Oranges at the Water's Edge
The baseball sat on her dashboard like a relic from another life—scuffed leather, faded signature, the seams unraveling at the edges. Elena hadn't been to a game since David died three years ago. Some mornings, she'd start the car and that damn ball would roll across the dashboard, settling against the windshield like it was trying to get her attention.
She parked at the marina, the one where they'd scattered his ashes. The water was glass-calm today, reflecting a sky the color of a bruised peach. In her passenger seat sat the grocery bag—five oranges, their skins impossibly bright against the gray interior. David's favorite. He'd eat them whole, peel and all, claiming the bitterness made the sweet worth it.
"You're doing it again," her sister had said over coffee yesterday. "Romanticizing the dead. He wasn't some poet, El. He sold insurance and complained about traffic."
But her sister didn't remember how David had thrown a baseball with their son in the backyard until his hands shook from the neuropathy. Didn't remember how he'd squeezed oranges into Jamie's sippy cup when the juice machine broke, laughing as pulp sprayed everywhere.
Elena walked to the end of the dock, oranges heavy in her pockets. The water lapped against pilings, a rhythmic sound like breathing. She pulled out the first orange, tore into it with her fingernails. The scent exploded—citrus and memory, flooding her senses. She took a bite, peel and all, and immediately spat it into the water.

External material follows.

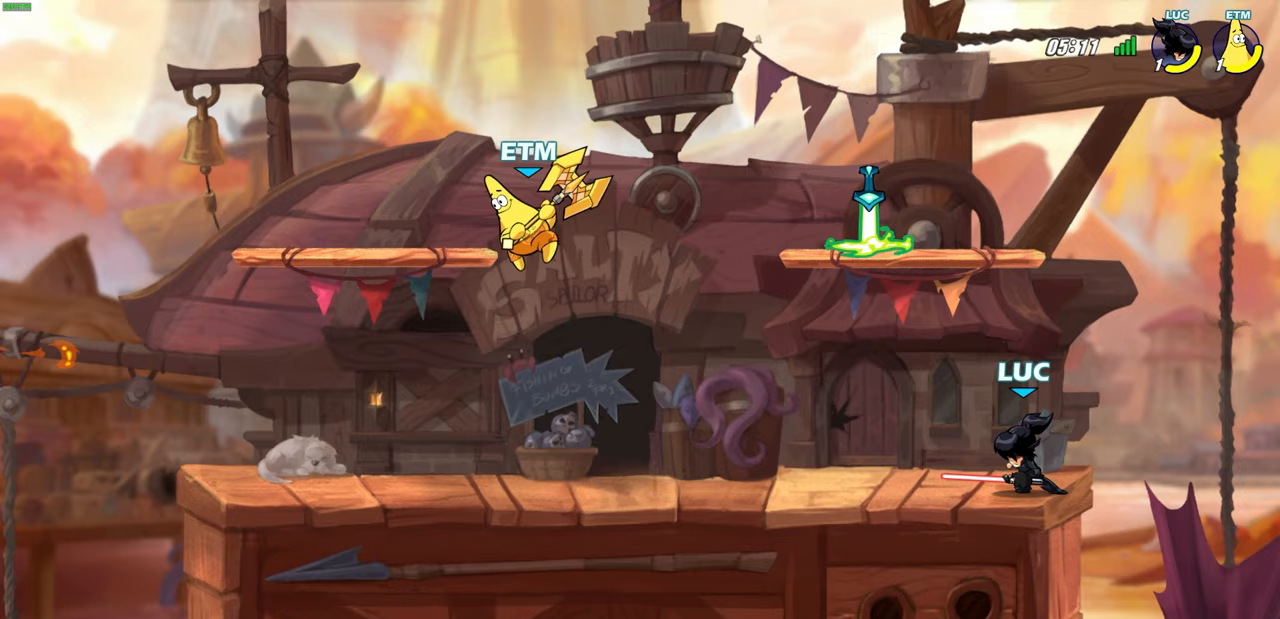
{"buttons": [], "left_stick": "center", "right_stick": "center", "events": [[267, "R2", "down"], [433, "R2", "up"], [433, "left_stick", "center"]]}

Bitter. God, it was bitter.
"You were right," she whispered to no one. "It's not worth it."
She tossed the remaining oranges one by one into the harbor. They floated briefly before sinking, like small orange suns going down. Then she reached back into her pocket and pulled out the baseball. She'd kept it all this time—what had she expected? That holding onto his things would keep holding onto him?
Her arm moved before she could talk herself out of it. The ball sailed out in a perfect arc, disappearing beneath the surface without a splash.
The water smoothed over immediately. No ripples. No evidence she'd ever been there at all.
Elena wiped her sticky hands on her jeans and walked back to her car. The dashboard looked empty without that scuffed white ball rolling across it. Empty, she thought, starting the engine. And clean.